Because, in the end, the holidays are meant to be happy. Even if it's fake happy, it's still happiness. And I guarantee, when you fake it, you eventually become it. So fake happiness, you'll eventually become happy. 

And remember, if you feel unloved by everyone in the world--you're not. I love you. Doesn't matter who you are. I love you. I fucking cross-my-heart, shit-my-pants, toast-to-life love you! You're worth it to me. <3

-----

Anyways, yesterday I had a blast. I hung out with Gay Best Friend and Girl Straight Best Friend (from now on, she'll be known as S because it's easier for me). We played tennis--real tennis, not Wii tennis. I totally kicked ass after an hour when I picked up my game (aka I hit balls over the fence, slammed my first twenty serves into the net, etc). Then we went biking when J came (boy straight best friend). It was so fun that I really don't remember much. 

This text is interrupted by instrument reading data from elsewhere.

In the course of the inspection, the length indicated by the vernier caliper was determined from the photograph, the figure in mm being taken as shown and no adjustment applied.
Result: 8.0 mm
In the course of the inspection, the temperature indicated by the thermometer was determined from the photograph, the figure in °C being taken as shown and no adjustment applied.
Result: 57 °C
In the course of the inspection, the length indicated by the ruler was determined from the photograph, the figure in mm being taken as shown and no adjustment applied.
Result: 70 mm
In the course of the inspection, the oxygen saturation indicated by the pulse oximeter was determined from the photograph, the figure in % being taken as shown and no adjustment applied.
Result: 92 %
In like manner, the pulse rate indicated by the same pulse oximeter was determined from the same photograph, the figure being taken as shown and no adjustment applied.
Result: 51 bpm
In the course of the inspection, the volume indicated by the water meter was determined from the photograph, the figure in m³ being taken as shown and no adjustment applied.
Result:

Oh, and how could I forget? I was beaten up by S (she's tough!--but I kicked her ass thirty seconds later), dogpiled on by J, S, and GBF, and had my ass smacked so hard that it turned a little bit red! Oh, and I got bodyslammed on the couch, but that one was fun. :D I have a rug burn on my left elbow, I'll post up a picture later. 

This post was longer than expected. 

Anyways, I have a few photos I want to share later, when I'm not distracted by Legend of the Seeker and the incredibly gorgeous Craig Horner. 

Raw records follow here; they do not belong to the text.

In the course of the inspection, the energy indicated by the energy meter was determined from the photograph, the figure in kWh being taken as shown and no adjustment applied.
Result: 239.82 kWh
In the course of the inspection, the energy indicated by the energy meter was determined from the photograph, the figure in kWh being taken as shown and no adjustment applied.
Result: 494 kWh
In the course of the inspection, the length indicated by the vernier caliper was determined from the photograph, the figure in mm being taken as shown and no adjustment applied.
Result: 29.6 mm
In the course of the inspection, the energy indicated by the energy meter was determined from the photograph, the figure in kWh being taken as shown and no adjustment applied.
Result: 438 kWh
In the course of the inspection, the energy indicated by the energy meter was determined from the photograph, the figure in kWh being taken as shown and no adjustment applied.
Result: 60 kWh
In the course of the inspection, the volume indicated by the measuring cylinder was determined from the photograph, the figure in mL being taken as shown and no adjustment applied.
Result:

Thursday, December 11, 2008

My mother doesn't trust me

So I have a decent chance of getting into UC Irvine, which is good, because that's the school I want to go to. 

From the people I've talked to, it's fairly difficult to make friends if you're an undergrad and you don't dorm or join a frat/sorority. 

I live in Irvine.

My mother no longer wants me to dorm in college (aka move out) because she wants to keep an eye on me and she doesn't trust me making my own decisions. I'm guessing she thinks I'll have sex in college or something and defile myself because being gay is such a sin. And because I'm not gay pride or anything I don't want to join an LGBT group on campus and make friends that way...or any other club. I want to just hang out with dorm friends and experience college life (for a year, at least). 

This week has just been kinda shitty for me. Cox internet fucking sucks and I always get fucking disconnected for like 30 fucking minutes then I have to wait. And I hate how my computer is in a public place so I can never have any privacy because I'm always on my computer and my parents are always wandering around me. And I know I'm sounding like a prissy princess and I know there's a whole bunch of other people who have it much worse than me but I'm just so dead sick of them because I try to be their perfect statue model child but I there's always something that I miss and just fuck it. 

SO HERE'S THE POINT OF THIS:
1. I've been so drained (with everything: emotional, social, physical, bleh) that whenever something great happens, I forget it within a day, and whenever something shitty happens, I forget it within an hour. 
2. I have nothing to blog about anymore. 
3. I'm glad I passed my UCI course even though I really didn't study for the final which was much harder than I anticipated. I hate the quarter system!

Oh, and a friend invited me to Britney's Circus Tour in April next year, but I turned her down. I don't know why, I'll probably regret it later, but for now, I just want to disappear.